DEATH CERTIFICATE

 BOONE SMITH

Date:   22 September 1943
Cert:   15297 
Place of Death: County: Knott     City or Town: Ritchie
Name of Hospital or Institution: (blank)
Length of stay in hospital or community: (blank)
Usual Residence of Deceased: State: Ky.      County: Knott
City or Town:  Ritchie
Full Name:  Boone SMITH
If Veteran Name War: (blank)
Social Security No.: (blank)
Sex, Color or Race, Marital Status: Male, White
Husband or Wife of:  (blank)
Age of husband or wife if alive: (blank)
Birth date of deceased:  (blank)
Age: about 45 years
Birthplace:  (blank)
Occupation:  (blank)
Industry or business:  (blank)
Father Name:  (blank)
Father Birthplace:  (blank)
Mother Maiden Name:  (blank)
Mother Birthplace:  (blank)
Informant:  Sam SMITH, Ary, Ky.
Burial Place:  (blank)
Date:  (blank)
Signature of funeral director: Engles, Hazard, sold material, Family burial
Date received by local registrar: 10 April 1945
Registrar's Signature:  Mrs. Rose B. Craft, Acting, Per B. Carns
Date of Death:  22 September 1943
I hereby certify that I attended deceased from 10 July 1943 to 01 September 1943, that I last saw him alive on (blank), and that death occurred on the date stated above at (blank)

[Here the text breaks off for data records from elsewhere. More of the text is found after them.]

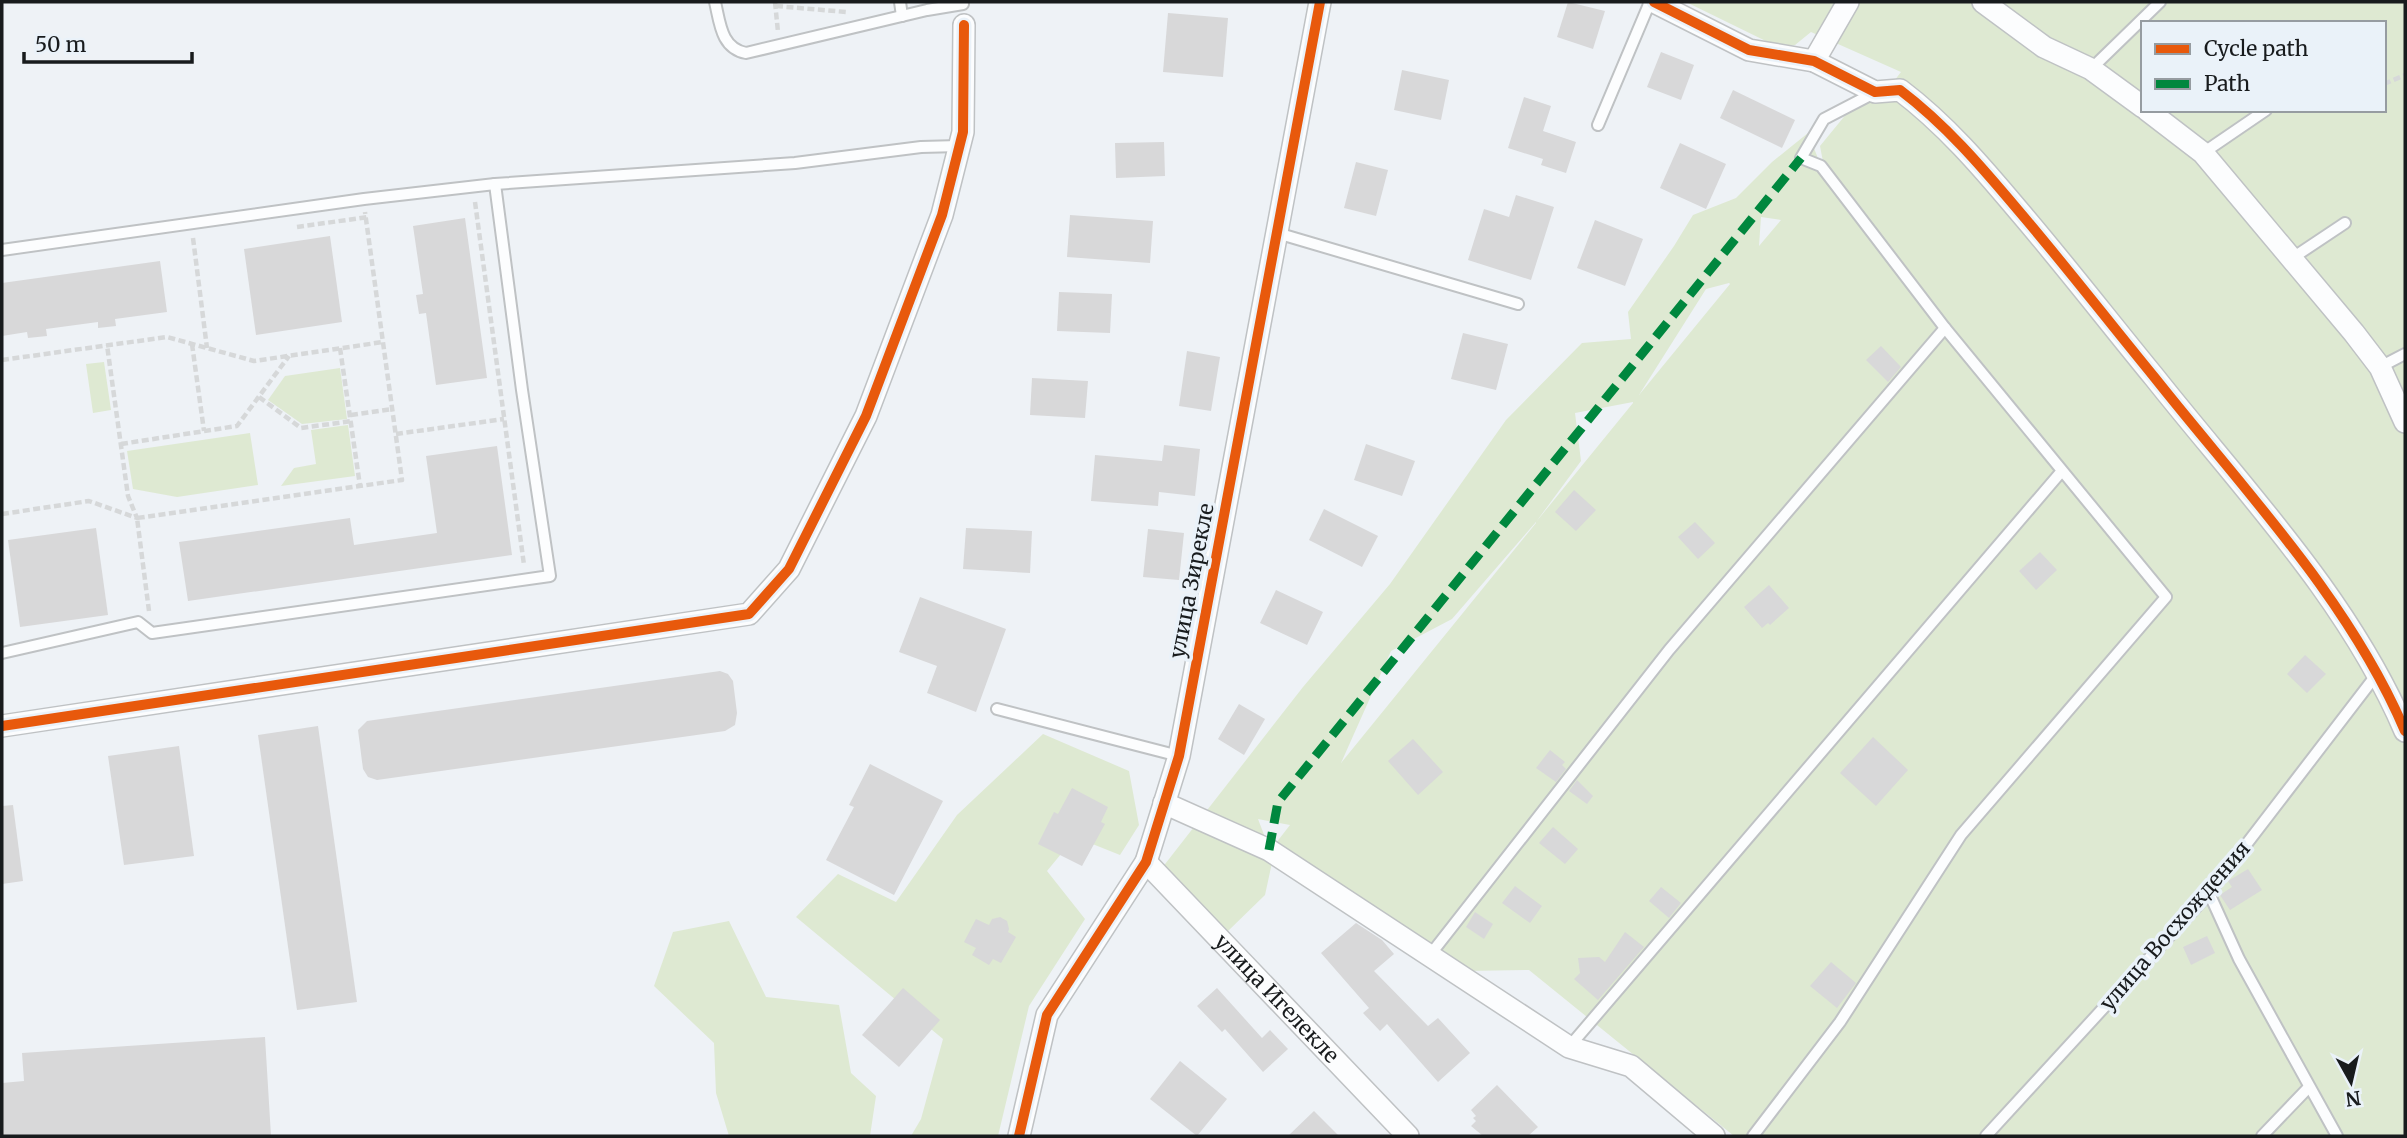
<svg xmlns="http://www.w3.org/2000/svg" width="2407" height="1138" font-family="Merriweather,serif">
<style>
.green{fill:#dee9d2;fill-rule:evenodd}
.building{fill:#d8d8d9}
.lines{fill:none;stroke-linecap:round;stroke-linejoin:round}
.lane-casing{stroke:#bfc2c4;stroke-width:14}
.street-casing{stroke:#bfc2c4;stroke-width:24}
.path{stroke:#d6d8d9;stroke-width:4.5;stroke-dasharray:7 3.5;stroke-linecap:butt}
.lane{stroke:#fcfdfe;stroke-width:10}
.street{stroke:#fcfdfe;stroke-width:21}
.quiet{stroke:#00873e;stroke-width:9;stroke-dasharray:18 9;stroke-linecap:butt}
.cycleway-casing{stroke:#eaf2f9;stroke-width:15}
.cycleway{stroke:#e8590c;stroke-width:10}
.labels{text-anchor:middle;stroke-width:7;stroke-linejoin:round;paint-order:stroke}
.street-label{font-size:21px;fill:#181b1d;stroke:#eaf2f9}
</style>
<rect width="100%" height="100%" fill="#eef2f6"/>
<g class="green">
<path d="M1686 2H2405V1136H1734L1529 970 1464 971 1276 843 1290 825 1258 819 1273 858 1265 895 1227 932 1162 868 1303 687 1390 584 1506 420 1582 343 1631 339 1628 312 1674 246 1693 215 1736 198 1772 162 1808 133 1821 166 1824 167 1820 146 1875 79 1891 85 1901 72 1811 32 1795 45 1778 47ZM2143 23H2384V110H2143ZM1761 217 1781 220 1759 246ZM1729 283 1730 284 1639 395 1706 289ZM1633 402V403L1536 522 1581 461 1575 413ZM1536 522V523L1341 763 1391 651 1452 619Z"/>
<path d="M104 362 111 410 93 413 86 364Z"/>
<path d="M340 368 347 419 302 424 268 400 285 376Z"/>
<path d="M348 425 355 476 281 486 294 468 316 464 311 430Z"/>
<path d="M250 433 258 485 177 497 133 489 127 451Z"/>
<path d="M1043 734 1129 771 1139 825 1120 855 1075 837 1047 871 1085 919 1029 1006 998 1136H911L921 1119 943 1039 796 917 838 874 896 902 957 815Z"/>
<path d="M729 921 766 997 839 1005 851 1073 876 1096 870 1136H729L716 1093 714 1043 654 986 673 932Z"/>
</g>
<g class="building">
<path d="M1568 2 1605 11 1593 49 1557 37Z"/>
<path d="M1168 13 1228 18 1223 77 1163 72Z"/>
<path d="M1661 52 1694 65 1681 100 1647 87Z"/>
<path d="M1402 70 1449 80 1441 120 1394 110Z"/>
<path d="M1733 90 1795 120 1782 148 1720 118Z"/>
<path d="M1524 97 1551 106 1543 131 1576 142 1566 173 1541 165 1543 159 1508 148Z"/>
<path d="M1164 142 1165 176 1116 178 1115 143Z"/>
<path d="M1680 143 1726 164 1706 209 1660 188Z"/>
<path d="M1356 162 1388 170 1376 216 1344 208Z"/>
<path d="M1516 195 1554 207 1531 280 1468 260 1484 209 1509 217Z"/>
<path d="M1070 215 1153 221 1150 263 1067 257Z"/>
<path d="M465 218 487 378 436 385 426 313 419 314 416 295 423 294 413 226Z"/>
<path d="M1595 220 1643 239 1625 286 1577 268Z"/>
<path d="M330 236 342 322 256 335 244 249Z"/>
<path d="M160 261 167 312 115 319 116 326 98 328V322L46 329 47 336 28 338 27 332 2 336V283Z"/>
<path d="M1059 292 1112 294 1110 333 1057 331Z"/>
<path d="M1463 333 1508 344 1496 390 1451 379Z"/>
<path d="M1881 346 1901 367 1888 382 1866 360Z"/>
<path d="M1187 351 1220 357 1211 411 1179 406Z"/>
<path d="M1032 378 1088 381 1085 418 1030 415Z"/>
<path d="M1366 444 1415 461 1402 496 1354 480Z"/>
<path d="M1164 445 1200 449 1195 496 1159 492 1158 506 1091 501 1095 455 1162 461Z"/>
<path d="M497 446 512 555 188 601 179 542 350 518 354 545 437 533 426 456Z"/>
<path d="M1574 490 1596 510 1576 531 1555 512Z"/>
<path d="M1324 509 1378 536 1362 567 1309 540Z"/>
<path d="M1695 522 1715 543 1698 559 1678 537Z"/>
<path d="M96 528 108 615 20 627 8 540Z"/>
<path d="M966 528 1032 531 1030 573 963 569Z"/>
<path d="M1148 529 1184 533 1179 580 1143 577Z"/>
<path d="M2040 552 2057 570 2036 590 2019 571Z"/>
<path d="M1769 585 1789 608 1770 625 1768 623 1762 628 1744 607Z"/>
<path d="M1276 590 1323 612 1307 645 1260 623Z"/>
<path d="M920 597 1006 629 976 712 927 693 937 666 899 652Z"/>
<path d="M2305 655 2326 674 2307 693 2287 674Z"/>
<path d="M720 671 728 674 733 681 737 713 735 725 725 731 377 780 368 777 363 769 358 730 367 721Z"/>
<path d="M1239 704 1265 719 1244 755 1218 739Z"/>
<path d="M318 726 357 1002 297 1010 258 735Z"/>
<path d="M1873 737 1908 770 1876 806 1840 773Z"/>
<path d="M1413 739 1443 772 1418 795 1388 761Z"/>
<path d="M179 746 194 856 124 865 108 756Z"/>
<path d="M1550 750 1565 762 1562 765 1566 769 1556 782 1536 768Z"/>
<path d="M870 764 943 801 894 895 826 860 854 807 849 805Z"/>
<path d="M1577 780 1593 796 1587 804 1569 791Z"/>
<path d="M1072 788 1108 807 1101 822 1105 824 1082 866 1038 844 1054 812 1058 814Z"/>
<path d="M13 805 23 881 2 884V806Z"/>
<path d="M1553 827 1578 849 1565 864 1539 843Z"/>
<path d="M2248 869 2262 890 2230 910 2220 895 2232 887 2228 881Z"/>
<path d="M1515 886 1542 906 1530 923 1502 903Z"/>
<path d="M1661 887 1681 903 1669 918 1649 901Z"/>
<path d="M1475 912 1493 924 1484 939 1466 927Z"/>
<path d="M1000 917 1007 921 1009 929 1008 932 1016 937 1001 963 993 959 989 965 972 955 976 948 964 942 976 919 989 925 992 919Z"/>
<path d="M1356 923 1382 940 1394 954 1374 971 1428 1026 1438 1018 1470 1053 1438 1082 1387 1024 1380 1031 1363 1013 1369 1008 1321 953Z"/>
<path d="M1625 932 1644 947 1598 1000 1574 979 1580 973 1578 958 1599 957 1605 962Z"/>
<path d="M2207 936 2215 953 2191 965 2183 947Z"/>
<path d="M1831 962 1856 983 1837 1008 1810 986Z"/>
<path d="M903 988 940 1020 899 1067 862 1035Z"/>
<path d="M1217 988 1262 1038 1270 1030 1288 1049 1263 1072 1225 1029 1222 1032 1197 1006Z"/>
<path d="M265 1037 271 1136H2V1083L24 1081 22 1053Z"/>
<path d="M1180 1061 1227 1099 1197 1136 1150 1099Z"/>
<path d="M1497 1085 1538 1127 1528 1136H1483L1471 1126 1476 1121 1473 1118 1476 1116 1471 1110Z"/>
<path d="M1314 1111 1339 1136H1288Z"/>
</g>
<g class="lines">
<defs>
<g id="lane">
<path d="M715 2C720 23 721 48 746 53L927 10 963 4"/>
<path d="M900 2 902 16"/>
<path d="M2091 69 2160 2"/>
<path d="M1598 125 1650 2"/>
<path d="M2203 153 2266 110"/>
<path d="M1277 233 1518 304"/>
<path d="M2 250 364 199 495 184 795 163 921 147 959 146"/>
<path d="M2291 259 2345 223"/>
<path d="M2380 367 2405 354"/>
<path d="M2 653 138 622 152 633 550 576 522 390 495 184"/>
<path d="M997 709 1179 756"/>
<path d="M2209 893 2239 959 2337 1136"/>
<path d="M1430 955 1669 650 1945 328"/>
<path d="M1569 1047 2061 472"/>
<path d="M1753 1136 1840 1022 1961 835 2166 597 1945 328 1821 166 1801 158 1824 119 1874 93"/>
<path d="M1986 1136 2209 893 2377 674"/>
<path d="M2262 1136 2309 1087"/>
</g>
<g id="street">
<path d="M1654 2 1749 50 1814 61 1875 92 1900 90C1945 124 1981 166 2018 210 2065 265 2109 322 2155 378 2243 489 2349 599 2405 731"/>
<path d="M1983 2 2044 47 2091 69 2143 107"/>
<path d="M1814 61 1848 2"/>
<path d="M2147 110 2203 153 2354 333 2380 367 2405 422"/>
<path d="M2 726 749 614 789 569 866 416 942 215 963 132 964 25"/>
<path d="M1164 803 1269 850 1569 1047 1631 1066 1714 1136"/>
<path id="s1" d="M1146 862 1408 1136"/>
<path d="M1019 1136 1047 1015 1146 862 1179 756 1320 2"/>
</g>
</defs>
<use href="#lane" class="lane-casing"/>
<use href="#street" class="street-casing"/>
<g class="path">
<path d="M775 2 778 32"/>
<path d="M776 6 846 12"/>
<path d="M2384 84 2405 75"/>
<path d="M475 202 524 565"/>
<path d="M297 227 368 217"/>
<path d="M193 238 207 348"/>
<path d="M192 344 204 431"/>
<path d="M340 348 360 486"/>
<path d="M2 360 167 337 254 361 383 342"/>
<path d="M259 397 301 428 352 421"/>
<path d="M351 415 392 409"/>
<path d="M396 434 504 419"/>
<path d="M121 444 237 426 289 356"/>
<path d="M2 514 89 501 137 518 128 496 107 345"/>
<path d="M149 611 137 518 402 480 365 212"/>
</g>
<use href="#lane" class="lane"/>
<use href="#street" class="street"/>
<path class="quiet" d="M1269 850 1278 802 1801 158"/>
<defs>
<g id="cycleway">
<path d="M1654 2 1749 50 1814 61 1875 92 1900 90C1945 124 1981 166 2018 210 2065 265 2109 322 2155 378 2243 489 2349 599 2405 731"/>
<path d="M2 726 749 614 789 569 866 416 942 215 963 132 964 25"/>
<path d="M1019 1136 1047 1015 1146 862 1179 756 1320 2"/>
</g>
</defs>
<use href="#cycleway" class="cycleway-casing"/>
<use href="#cycleway" class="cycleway"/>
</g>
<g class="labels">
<g class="street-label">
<text transform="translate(1192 581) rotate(-79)" y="7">улица Зирекле</text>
<text transform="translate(2175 926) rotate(-49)" y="7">улица Восхождения</text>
<text dy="7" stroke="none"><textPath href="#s1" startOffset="189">улица Игелекле</textPath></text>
</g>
</g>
<rect width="2407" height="1138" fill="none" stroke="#181b1d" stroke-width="7"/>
<rect x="2141" y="21" width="245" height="91" fill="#eaf2f9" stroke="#969ca1" stroke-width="2"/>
<rect x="2155" y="44" width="35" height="10" fill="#e8590c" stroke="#969ca1" stroke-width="2"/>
<text x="2204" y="56" font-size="21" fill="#181b1d">Cycle path</text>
<rect x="2155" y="79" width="35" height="10" fill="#00873e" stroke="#969ca1" stroke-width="2"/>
<text x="2204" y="91" font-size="21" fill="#181b1d">Path</text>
<g transform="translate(2351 1082) rotate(172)" stroke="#eaf2f9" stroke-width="5" paint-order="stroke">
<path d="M0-5L12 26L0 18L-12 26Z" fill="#181b1d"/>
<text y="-10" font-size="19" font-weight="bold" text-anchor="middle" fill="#181b1d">N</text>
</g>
<path d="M24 52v10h168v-10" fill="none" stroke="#181b1d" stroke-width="3.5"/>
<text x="35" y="52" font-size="21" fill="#181b1d" stroke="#eaf2f9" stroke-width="5" paint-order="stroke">50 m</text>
</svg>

Immediate cause of death: Pulmonary Tuberculosis
Duration: (blank)
Due to: (blank)
Major findings of operations: (blank)
Accident, suicide, or homicide: (blank)
Date of occurrence: (blank)
Where did injury occur: (blank)
While at work: (blank)
Means of injury: (blank)
Signature & Address: S. M. Richie, M.D., Hazard, Ky.